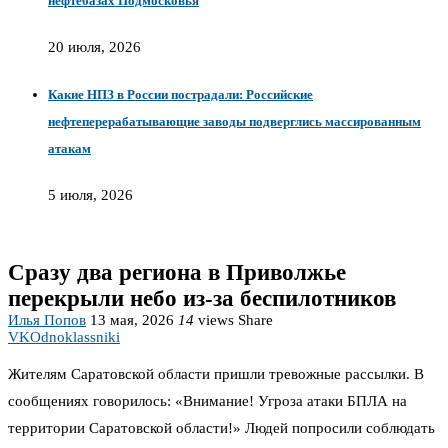
нефтебазах Подмосковья
20 июля, 2026
Какие НПЗ в России пострадали: Российские
нефтеперерабатывающие заводы подверглись массированным
атакам
5 июля, 2026
Сразу два региона в Приволжье
перекрыли небо из-за беспилотников
Илья Попов
13 мая, 2026
14
views
Share
VK
Odnoklassniki
Жителям Саратовской области пришли тревожные рассылки. В
сообщениях говорилось: «Внимание! Угроза атаки БПЛА на
территории Саратовской области!» Людей попросили соблюдать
-*-*-
- **Task to carry out**
Report the total of lines above containing the string "области", and write nothing besides it.

- **Solved exercise**
2